# Start of Passage
What is the intial pc value meaning 

530=Pc + value 

what should be the pc value 

631 or 632 or 633 basically 

the instruction length is not give so how can i determine the addr loaded in pc hen instructtion at 630 is executing because if instruction length is 4 bytes it should be 634 

thanks in advance

asked in CO & Architecture by (199 points)
retagged by | 799 views
+1

"the instruction length is not given"

So, you should ask this to the guy who made the question :)
For solving assume the instruction size is 2 bytes. 

0
well it is given in stallings and the solution is given to be

assuming relative value=530-631

i am confused how did he make this assumtion

2 bytes wont be sufficent as 10 bit address field is in the instruction atleast we need 3 bytes

could you look at this question also are ask someone else its giving me sleepless nights

https://gateoverflow.in/986/gate2009_45
0
when the branch instr is executing,what is exactly the content of the PC?
# End of Passage
# Start of Entries shown
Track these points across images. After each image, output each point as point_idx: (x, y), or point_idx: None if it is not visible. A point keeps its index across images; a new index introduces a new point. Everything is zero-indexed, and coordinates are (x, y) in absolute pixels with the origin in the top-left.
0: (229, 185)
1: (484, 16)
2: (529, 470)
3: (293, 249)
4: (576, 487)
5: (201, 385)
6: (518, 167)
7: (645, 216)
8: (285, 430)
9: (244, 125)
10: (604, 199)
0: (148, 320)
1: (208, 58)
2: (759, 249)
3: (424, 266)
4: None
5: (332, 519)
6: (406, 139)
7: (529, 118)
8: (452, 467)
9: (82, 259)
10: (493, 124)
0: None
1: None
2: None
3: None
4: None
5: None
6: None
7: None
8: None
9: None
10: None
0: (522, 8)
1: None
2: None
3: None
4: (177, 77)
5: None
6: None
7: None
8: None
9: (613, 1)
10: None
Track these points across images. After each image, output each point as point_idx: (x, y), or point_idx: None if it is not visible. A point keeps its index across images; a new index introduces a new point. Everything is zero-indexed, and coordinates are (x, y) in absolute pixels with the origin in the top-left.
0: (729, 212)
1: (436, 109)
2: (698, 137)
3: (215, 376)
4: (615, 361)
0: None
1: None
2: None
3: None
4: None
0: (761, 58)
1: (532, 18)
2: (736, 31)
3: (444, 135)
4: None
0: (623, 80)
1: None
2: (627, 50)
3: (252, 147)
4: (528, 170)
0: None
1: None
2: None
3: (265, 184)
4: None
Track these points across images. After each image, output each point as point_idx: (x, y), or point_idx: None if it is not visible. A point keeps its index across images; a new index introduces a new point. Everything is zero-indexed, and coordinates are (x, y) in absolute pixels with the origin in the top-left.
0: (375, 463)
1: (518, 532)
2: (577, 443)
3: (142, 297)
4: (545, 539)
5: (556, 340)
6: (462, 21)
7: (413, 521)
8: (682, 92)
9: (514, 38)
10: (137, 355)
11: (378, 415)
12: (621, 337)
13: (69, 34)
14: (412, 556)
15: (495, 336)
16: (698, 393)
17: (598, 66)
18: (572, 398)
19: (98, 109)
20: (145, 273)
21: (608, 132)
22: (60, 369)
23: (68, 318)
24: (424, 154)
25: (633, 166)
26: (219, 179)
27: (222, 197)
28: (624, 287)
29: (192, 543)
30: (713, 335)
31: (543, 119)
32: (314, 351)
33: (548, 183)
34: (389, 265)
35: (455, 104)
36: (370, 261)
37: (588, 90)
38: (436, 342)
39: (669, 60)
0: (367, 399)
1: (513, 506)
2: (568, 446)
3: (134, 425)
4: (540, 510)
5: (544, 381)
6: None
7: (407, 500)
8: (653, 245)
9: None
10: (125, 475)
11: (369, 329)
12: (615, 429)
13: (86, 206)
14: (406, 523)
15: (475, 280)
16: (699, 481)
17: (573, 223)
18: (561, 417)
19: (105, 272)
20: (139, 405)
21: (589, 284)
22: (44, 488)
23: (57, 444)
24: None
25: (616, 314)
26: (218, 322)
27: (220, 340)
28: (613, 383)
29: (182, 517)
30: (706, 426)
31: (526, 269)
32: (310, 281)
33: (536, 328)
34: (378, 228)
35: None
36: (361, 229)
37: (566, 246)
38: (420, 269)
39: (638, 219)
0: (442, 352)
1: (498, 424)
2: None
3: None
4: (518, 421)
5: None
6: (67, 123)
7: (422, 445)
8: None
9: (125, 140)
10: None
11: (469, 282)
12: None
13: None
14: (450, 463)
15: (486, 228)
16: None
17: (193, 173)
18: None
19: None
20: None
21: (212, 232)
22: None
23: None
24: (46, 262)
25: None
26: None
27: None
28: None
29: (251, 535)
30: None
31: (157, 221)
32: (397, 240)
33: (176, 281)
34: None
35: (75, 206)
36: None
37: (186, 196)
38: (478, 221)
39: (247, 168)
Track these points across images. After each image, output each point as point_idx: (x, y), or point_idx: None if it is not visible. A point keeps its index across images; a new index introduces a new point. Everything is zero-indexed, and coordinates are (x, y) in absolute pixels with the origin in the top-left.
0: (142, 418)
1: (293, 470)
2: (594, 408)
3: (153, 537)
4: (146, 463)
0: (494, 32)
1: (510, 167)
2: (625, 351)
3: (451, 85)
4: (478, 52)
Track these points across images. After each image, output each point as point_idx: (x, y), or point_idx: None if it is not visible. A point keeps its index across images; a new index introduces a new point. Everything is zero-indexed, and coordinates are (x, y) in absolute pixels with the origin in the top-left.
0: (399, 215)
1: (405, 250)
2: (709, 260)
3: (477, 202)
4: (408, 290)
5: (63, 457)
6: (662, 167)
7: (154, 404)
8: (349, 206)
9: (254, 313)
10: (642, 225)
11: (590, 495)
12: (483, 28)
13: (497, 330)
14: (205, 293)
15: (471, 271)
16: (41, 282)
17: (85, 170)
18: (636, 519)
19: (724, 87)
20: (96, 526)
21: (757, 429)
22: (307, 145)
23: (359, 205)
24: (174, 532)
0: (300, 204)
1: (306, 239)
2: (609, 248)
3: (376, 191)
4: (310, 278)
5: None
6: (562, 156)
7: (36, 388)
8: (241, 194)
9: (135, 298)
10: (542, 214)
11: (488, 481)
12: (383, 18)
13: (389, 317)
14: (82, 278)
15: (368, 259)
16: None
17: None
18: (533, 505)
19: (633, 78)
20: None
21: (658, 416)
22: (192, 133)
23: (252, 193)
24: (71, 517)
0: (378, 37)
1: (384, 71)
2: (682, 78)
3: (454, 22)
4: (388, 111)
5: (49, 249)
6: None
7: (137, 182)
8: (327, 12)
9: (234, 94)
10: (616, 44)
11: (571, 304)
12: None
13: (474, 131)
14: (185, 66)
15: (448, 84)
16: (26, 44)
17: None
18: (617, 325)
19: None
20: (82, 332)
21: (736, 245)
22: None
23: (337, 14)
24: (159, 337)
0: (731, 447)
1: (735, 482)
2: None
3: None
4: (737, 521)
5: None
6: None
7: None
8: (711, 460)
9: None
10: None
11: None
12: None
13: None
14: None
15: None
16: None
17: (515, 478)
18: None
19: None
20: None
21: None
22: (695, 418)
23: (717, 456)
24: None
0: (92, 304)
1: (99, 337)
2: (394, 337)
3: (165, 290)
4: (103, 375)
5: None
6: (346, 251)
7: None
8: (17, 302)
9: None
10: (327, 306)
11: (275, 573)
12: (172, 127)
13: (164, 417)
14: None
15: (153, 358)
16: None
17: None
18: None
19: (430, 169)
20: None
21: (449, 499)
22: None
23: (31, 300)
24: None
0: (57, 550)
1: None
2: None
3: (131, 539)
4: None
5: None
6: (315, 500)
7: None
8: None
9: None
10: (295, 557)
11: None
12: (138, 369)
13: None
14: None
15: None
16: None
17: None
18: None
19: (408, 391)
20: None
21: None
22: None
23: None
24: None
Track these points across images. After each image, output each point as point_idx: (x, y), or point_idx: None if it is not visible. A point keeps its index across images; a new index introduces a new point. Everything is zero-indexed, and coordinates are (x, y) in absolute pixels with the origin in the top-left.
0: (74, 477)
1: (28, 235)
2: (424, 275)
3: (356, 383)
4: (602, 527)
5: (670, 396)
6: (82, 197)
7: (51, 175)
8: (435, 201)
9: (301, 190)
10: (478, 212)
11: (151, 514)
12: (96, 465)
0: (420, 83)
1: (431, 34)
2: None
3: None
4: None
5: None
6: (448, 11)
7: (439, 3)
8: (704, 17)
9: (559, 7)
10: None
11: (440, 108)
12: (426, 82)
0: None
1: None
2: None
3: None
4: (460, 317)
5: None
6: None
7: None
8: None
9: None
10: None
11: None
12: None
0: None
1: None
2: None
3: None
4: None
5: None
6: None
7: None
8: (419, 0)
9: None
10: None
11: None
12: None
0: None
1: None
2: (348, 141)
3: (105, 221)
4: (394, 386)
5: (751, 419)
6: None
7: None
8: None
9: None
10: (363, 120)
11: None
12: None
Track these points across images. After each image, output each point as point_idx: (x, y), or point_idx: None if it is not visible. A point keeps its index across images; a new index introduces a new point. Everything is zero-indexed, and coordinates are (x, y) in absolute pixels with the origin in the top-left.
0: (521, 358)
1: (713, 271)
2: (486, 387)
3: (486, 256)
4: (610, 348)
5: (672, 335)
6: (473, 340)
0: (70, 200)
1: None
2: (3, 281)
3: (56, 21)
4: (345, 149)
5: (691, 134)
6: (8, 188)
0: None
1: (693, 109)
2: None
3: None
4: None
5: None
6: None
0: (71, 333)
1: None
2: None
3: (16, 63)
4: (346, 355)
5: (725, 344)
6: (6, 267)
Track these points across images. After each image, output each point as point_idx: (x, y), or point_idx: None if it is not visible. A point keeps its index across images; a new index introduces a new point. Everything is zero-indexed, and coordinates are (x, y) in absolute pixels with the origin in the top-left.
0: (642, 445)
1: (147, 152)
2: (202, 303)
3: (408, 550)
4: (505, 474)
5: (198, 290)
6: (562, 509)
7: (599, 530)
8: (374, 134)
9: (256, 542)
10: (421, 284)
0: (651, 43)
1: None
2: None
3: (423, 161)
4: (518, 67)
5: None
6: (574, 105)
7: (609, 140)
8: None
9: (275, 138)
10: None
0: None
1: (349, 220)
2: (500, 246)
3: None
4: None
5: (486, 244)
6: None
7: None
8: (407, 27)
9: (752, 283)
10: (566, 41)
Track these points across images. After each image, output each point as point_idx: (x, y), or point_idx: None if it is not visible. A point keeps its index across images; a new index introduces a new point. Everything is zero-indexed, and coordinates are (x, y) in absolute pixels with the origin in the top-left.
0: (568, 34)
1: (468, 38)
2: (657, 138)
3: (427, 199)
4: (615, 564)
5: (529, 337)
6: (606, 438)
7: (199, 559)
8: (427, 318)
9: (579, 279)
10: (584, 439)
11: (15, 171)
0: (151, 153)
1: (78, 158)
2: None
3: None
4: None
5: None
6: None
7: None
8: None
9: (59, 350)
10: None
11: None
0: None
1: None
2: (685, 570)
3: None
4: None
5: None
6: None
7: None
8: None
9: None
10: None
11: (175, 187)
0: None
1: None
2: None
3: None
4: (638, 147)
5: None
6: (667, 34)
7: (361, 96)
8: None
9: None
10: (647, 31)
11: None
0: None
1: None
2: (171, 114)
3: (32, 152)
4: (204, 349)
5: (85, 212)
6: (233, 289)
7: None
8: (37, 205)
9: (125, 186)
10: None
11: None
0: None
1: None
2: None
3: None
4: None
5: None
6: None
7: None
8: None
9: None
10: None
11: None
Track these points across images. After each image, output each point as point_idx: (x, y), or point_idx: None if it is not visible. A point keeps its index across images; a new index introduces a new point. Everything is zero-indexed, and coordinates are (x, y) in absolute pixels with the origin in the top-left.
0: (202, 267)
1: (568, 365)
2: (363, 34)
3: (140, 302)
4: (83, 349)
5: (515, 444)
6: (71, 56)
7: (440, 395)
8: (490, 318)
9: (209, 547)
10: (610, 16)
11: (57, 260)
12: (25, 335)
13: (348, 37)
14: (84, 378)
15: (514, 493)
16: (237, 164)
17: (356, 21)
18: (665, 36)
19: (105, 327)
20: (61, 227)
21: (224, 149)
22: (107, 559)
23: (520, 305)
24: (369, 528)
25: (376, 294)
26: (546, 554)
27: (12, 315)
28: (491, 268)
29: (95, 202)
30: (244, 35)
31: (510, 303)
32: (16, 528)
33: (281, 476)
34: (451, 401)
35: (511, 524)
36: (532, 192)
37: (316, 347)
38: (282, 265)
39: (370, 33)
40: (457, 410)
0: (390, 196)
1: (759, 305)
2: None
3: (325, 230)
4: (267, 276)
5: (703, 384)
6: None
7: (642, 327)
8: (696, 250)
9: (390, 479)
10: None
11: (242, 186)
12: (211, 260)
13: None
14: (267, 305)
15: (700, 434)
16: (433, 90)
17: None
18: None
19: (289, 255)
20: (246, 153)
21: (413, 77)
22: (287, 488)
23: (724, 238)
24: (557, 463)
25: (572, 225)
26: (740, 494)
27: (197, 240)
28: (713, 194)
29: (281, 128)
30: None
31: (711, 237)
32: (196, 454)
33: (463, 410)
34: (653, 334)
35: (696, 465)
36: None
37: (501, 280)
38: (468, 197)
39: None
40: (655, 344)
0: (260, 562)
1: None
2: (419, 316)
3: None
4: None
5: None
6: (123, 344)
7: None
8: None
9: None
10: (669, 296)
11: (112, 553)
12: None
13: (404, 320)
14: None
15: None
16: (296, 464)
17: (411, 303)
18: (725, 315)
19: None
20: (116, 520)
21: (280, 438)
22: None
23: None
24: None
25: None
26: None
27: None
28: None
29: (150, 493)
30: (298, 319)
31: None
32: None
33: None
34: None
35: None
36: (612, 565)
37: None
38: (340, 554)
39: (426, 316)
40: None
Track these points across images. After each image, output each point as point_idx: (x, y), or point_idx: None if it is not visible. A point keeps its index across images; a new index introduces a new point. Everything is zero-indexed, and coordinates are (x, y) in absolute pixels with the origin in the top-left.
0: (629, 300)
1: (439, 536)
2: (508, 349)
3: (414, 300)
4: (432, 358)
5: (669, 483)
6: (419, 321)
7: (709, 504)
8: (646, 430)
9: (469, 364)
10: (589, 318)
# End of Entries shown
◆ What you will do ◆
In two sentences, summarize the forum thread above.

◆ Reply to the exercise ◆
A poster asks what address the program counter holds while the instruction at 630 executes (631, 632, or 633), noting that the instruction length is not given and that a 4-byte instruction would make it 634. One reply says to assume a 2-byte instruction, but the poster answers that Stallings's solution assumes a relative value of 530-631 and argues that a 10-bit address field needs at least 3 bytes.